Serra si allontana in moto, alla fine della pellicola, in cerca di aiuto: e lo stesso orizzonte che lo aveva visto arrivare, sempre in moto, (quando con la frase "Che bel panorama!”, prima battuta del film, pensava all'Africa come ad una destinazione esotica più che alla linea di fuoco) lo accoglie ora, ma nella direzione opposta.
EL ALAMEIN, avrebbe meritato di partecipare all’Oscar, se regole (non scritte?) non gli avessero preferito il PINOCCHIO di Benigni: ed è un peccato, perché è lontano anni luce da quel MEDITERRANEO di Salvatores, che vinse dieci anni fa, e che vedeva Monteleone proprio come sceneggiatore.
Controfinale
Per gli storici: l’episodio del cavallo di Mussolini è storico, benché sia una licenza poetica quella di averlo fatto arrivare fino in prima linea.

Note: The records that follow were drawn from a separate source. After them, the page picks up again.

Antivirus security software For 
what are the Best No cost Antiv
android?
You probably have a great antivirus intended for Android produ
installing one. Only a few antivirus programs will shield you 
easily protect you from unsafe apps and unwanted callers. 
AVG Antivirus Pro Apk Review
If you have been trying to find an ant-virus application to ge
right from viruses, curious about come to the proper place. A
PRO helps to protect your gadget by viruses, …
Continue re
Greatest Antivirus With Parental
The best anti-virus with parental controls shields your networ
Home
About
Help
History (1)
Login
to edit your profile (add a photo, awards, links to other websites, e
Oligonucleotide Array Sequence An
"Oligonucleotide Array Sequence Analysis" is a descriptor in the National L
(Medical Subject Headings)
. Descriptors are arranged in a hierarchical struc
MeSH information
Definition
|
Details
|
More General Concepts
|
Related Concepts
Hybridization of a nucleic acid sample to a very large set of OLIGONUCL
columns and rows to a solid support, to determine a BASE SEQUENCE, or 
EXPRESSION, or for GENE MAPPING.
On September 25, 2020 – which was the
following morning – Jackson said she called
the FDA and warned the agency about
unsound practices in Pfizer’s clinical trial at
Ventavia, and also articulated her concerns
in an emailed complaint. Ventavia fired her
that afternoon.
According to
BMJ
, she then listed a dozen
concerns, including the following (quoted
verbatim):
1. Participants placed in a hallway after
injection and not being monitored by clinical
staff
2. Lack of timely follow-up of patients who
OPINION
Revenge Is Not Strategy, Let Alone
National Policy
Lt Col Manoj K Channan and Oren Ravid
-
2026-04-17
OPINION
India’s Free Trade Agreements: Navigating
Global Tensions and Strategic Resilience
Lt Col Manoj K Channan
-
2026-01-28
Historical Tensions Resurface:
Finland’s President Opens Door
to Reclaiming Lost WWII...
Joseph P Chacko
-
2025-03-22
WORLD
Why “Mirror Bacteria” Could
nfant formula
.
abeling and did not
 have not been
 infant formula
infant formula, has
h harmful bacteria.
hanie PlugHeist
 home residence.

Per i fanatici: i mezzi blindati inglesi usati nelle riprese dello attacco notturno sono carriarmati dell'odierno Regio Esercito Marocchino.
Per Monteleone, LA SOTTILE LINEA ROSSA, (1998) di Terrence Malick, è in assoluto il più bel film di guerra di questi ultimi anni.
Per tutti: EL ALAMEIN va rivisto assolutamente. E, se ne avete l’occasione, cercate anche I RAGAZZI DI EL ALAMEIN nel cinema d’essay in zona.